In League with Gaddafi is on RTÉ One tonight at 9.35pm.

Players from Bohemians, Saint Pat's and Al-Ahly Benghazi ahead of kick-off.
Players from Bohemians, Saint Pat's and Al-Ahly Benghazi ahead of kick-off.

LONG BEFORE THE Irish government had beef with the FAI, they were exporting it to Libya. 

Tonight, a documentary from The42‘s Kevin Brannigan titled In League With Gaddafi 
looks back on Ireland’s entanglements with Muammar al-Gaddafi’s Libya in the 1980s, told through the fabulously strange prism of Brian Kerr leading an ersatz Irish team of players from Pat’s and Bohs to play a football game in front of around 60,000 people at the national stadium in Benghazi. 

In the ’80s, Ireland and Libya were drawn together by meat and munitions. 

On the former, Charles Haughey’s government secured a deal which saw the export of 100,000 cattle to Libya, which provided vital employment and the incongruity of Irish factories employing Muslim butchers to ensure cattle were slaughtered in the Halal manner. 

Gaddafi, meanwhile, felt “obliged” to support the IRA’s campaign in the north, and was shipping them what proved to be $40 million worth of weapons. 

Eamon McCann appears to give a bit more context on Gaddafi, who he once interviewed in a desert tent. While he was waiting for him to arrive for the interview, a member of his Revolutionary Guard approached to ask, “How is Leeson Street?”, saying he had spent a while studying at UCD. 

Gaddafi described Haughey as “his friend”, and, incredibly, could label certain parts of Ireland as strongholds for either Fine Gael or Fianna Fáil. 

The bulk of the contributions, however, come from Kerr and the players who travelled. It came at short notice in 1989, when the League of Ireland was approached by intermediaries with the offer to play a game in Benghazi. 

With Pat’s and Bohs dumped out of the FAI Cup and facing a battle to pay wages, they jumped at the chance to make up the shortfall in gate receipts. The Irish side travelled in the face of some political opposition here, and Kerr maintains they were not falling into a propaganda trap. 

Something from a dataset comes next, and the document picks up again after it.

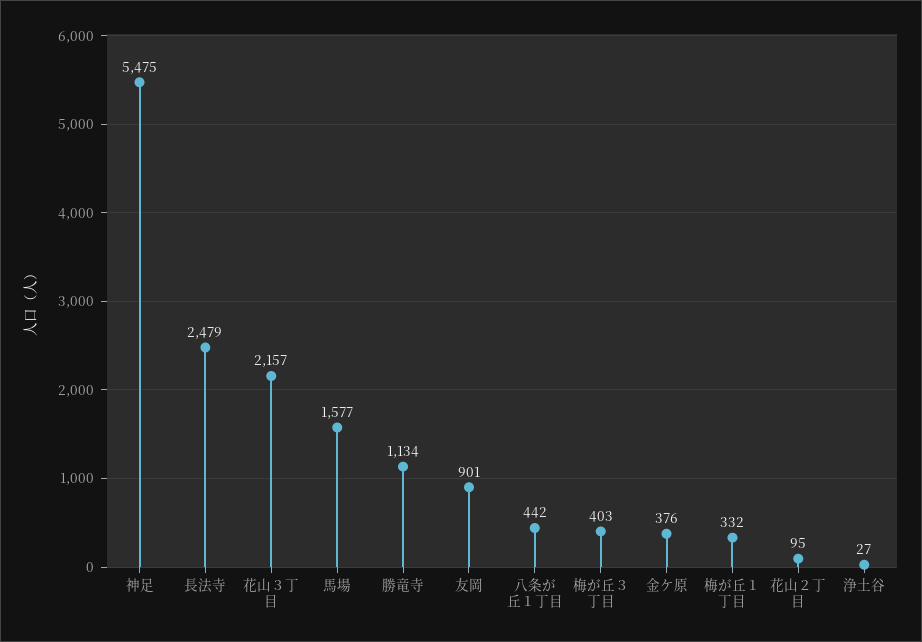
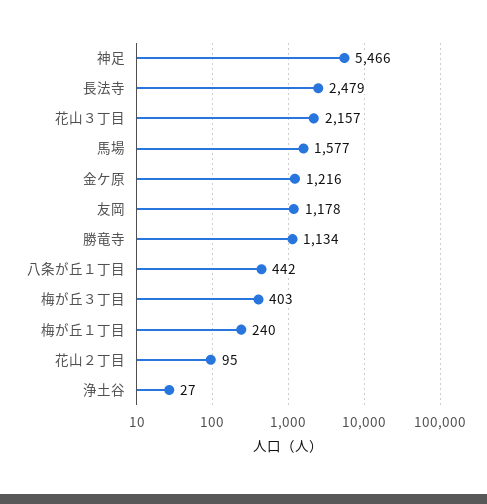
神足: 5475 -> 5466
友岡: 901 -> 1178
金ケ原: 376 -> 1216
梅が丘１丁目: 332 -> 240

Once they did land, however, it became increasingly clear to the players that they had been sold as the Irish national team that had played at the European Championships a year earlier. 

The film makes extensive use of the RTÉ archive, and the game itself happily survives thanks to a VHS tape found in Pat Fenlon’s attic.

The anecdotes are many and glorious, which includes the squad’s encounter with police after managing to find booze in a strictly dry country and a trip to what was said to be Gaddafi’s favourite restaurant in, eh, Benghazi zoo. 

The film is a great evocation of what life was like under Gaddafi – the roads in Benghazi were a lot better than they were in Ireland, according to Kerr – and also what life was like in Ireland in the 1980s, which one contributor calls “the decade of no hope.” 

It is ultimately, however, a testament of sport’s power to show us parts of history and the world we might otherwise be ignorant of, and how it can gift those who play it some bewildering, unforgettable experiences. 

In League with Gaddafi is on RTÉ One tonight at 9.35pm.